Many assumptions are made about life after retirement. I know that I had a few assumptions on what people did or do in retirement. Many think of endless golf games and outside entertainment in Florida. In retirement I have played two golf games, admittedly, not very well. In comparison, I just played trumpet at my third wedding this year. I am excited to have played at more weddings than golf courses.
I love the thoughts from Roger Whitney, “Go, go years, slow go years and no go years.” In my retirement we are in the go, go years. Here is a recap of what we have been up in the last week—from a travel perspective.
Last week I was able to help out a friend who had received a retirement gift of baseball tickets and he and two others joined in at the Reds game. We even got to see a dramatic finish in the 10th inning (for the other team L). What a fun opportunity to stay out late and not worry about being late for the office the next day.
Kim and I went out to the local playhouse for a production of Shakespeare in Love. We really enjoyed the acting and the escape. We also did not worry about when we left or came back home.
Last weekend, we hopped on a plane for Rochester, Minnesota, to be a part of the wedding for Karen and Phil. I was pleased to play trumpet for their wedding. Our hosts for the weekend, Chris and Cindy, were also part of the music for the wedding. I really enjoyed our time with Karen and Phil as well as Chris and Cindy.
We did a tour of Rochester, including a visit to the Mayo properties in downtown Rochester as well as a quick visit to the Plummer house.
The area around Rochester (in the summer!) is really nice. Of course they have these things called “sky bridges” that connect the buildings downtown so the residents do not have to go outside in the winter.
We enjoyed the walking as well as the bike ride we did near Silver Lake. Minnesota is the “land of 10,000 lakes” and the county we were in is one of three counties that does not have a natural lake. Interesting trivia for the day.
Geese by the hundreds dwell on the Zumbro’s shoreline where it widens into Silver Lake. The geese are a scenic addition and responsible for the local restaurant’s name where we ate breakfast, the “Canadian Honker.” The food was good and the location was nice. The local story is that the power plant keeps the water in the Rochester part of the Zumbro River warm all year long and the geese never leave.

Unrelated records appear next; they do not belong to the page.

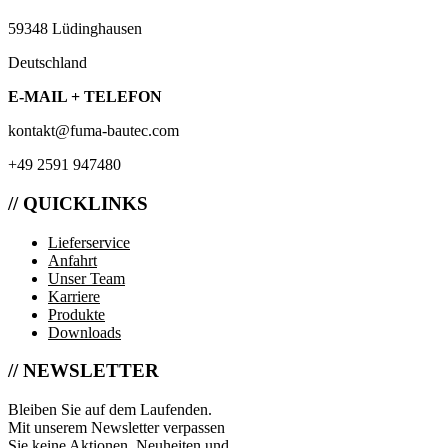
59348 Lüdinghausen
Deutschland
E-MAIL + TELEFON
kontakt@fuma-bautec.com
+49 2591 947480
// QUICKLINKS
Lieferservice
Anfahrt
Unser Team
Karriere
Produkte
Downloads
// NEWSLETTER
Bleiben Sie auf dem Laufenden.
Mit unserem Newsletter verpassen
Sie keine Aktionen, Neuheiten und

For fun, Kim and I rode a tandum bike. It was an interesting experience as we bike ride a lot at the same time, just not together on the same bike. I think we are, for now, keeping our individual road bikes.
A few lessons learned.
- Be helpful. The history of the Mayo Clinic is that it was founded by people that helped out.
- Be intentional about friends. Our friends Chris and Cindy “Friday with friends” event where they are intentional about getting together with friends each week.

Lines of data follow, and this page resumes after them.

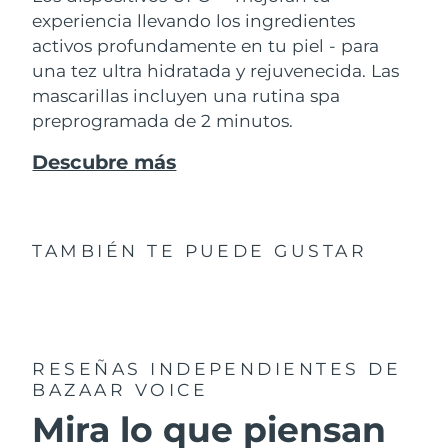
experiencia llevando los ingredientes
activos profundamente en tu piel - para
una tez ultra hidratada y rejuvenecida. Las
mascarillas incluyen una rutina spa
preprogramada de 2 minutos.
Descubre más
TAMBIÉN TE PUEDE GUSTAR
RESEÑAS INDEPENDIENTES
DE
BAZAAR VOICE
Mira lo que piensan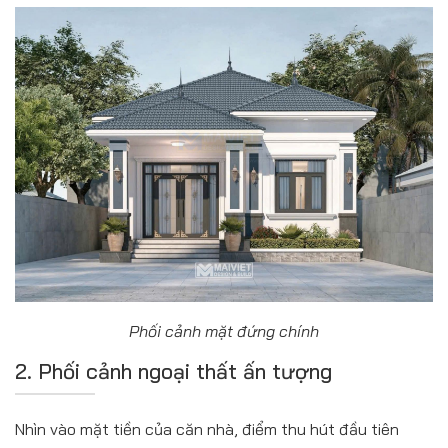
Phối cảnh mặt đứng chính
2. Phối cảnh ngoại thất ấn tượng
Nhìn vào mặt tiền của căn nhà, điểm thu hút đầu tiên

- Always be yourself, unless you are Batman… We saw this sign at a men’s clothing store in downtown Rochester.
We also spent the prior Friday exploring the bike trails in Aurora, Indiana. We were pleased to find the trails. They are close to the house and provide a nice ride along the Ohio River. It is good to see the scenery from the other side of the river, looking into Kentucky.
There is a new person retiring all the time. Are you next? The gate agent on our flight to Rochester was retiring. As our incoming flight was delayed we had a few minutes to chat. She is off to Peru and then will be looking for some volunteer work.

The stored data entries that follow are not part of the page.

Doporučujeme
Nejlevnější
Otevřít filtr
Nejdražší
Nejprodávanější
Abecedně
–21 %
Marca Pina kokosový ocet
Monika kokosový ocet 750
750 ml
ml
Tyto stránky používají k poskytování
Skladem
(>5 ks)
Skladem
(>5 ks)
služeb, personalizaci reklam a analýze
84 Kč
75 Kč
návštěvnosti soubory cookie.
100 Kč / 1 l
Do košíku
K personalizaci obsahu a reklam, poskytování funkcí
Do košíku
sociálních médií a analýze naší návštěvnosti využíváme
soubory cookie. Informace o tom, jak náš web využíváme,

We went to a local farm and enjoyed their fall festival, including a hayride and picking a pumpkin. The spiced cider was not yet ready for us, maybe next week! Happy fall to everyone.
Trip by the numbers:
States visited: Minnesota, Indiana and Ohio. Does a stopover at the airport count as a visit? We did two stopovers in Chicago, so did we visit Illinois? I say, yes we did…Please let me know your thoughts in the comments. We were several nights in Minnesota, had a bike ride in Indiana and a play and a baseball game in Ohio.
- Biking miles: 26, with the addition of Minnesota to our list of states for a bike ride.
- Hiking/Walking: 7 miles.
- Trumpet playing at Holy Cross Lutheran Church.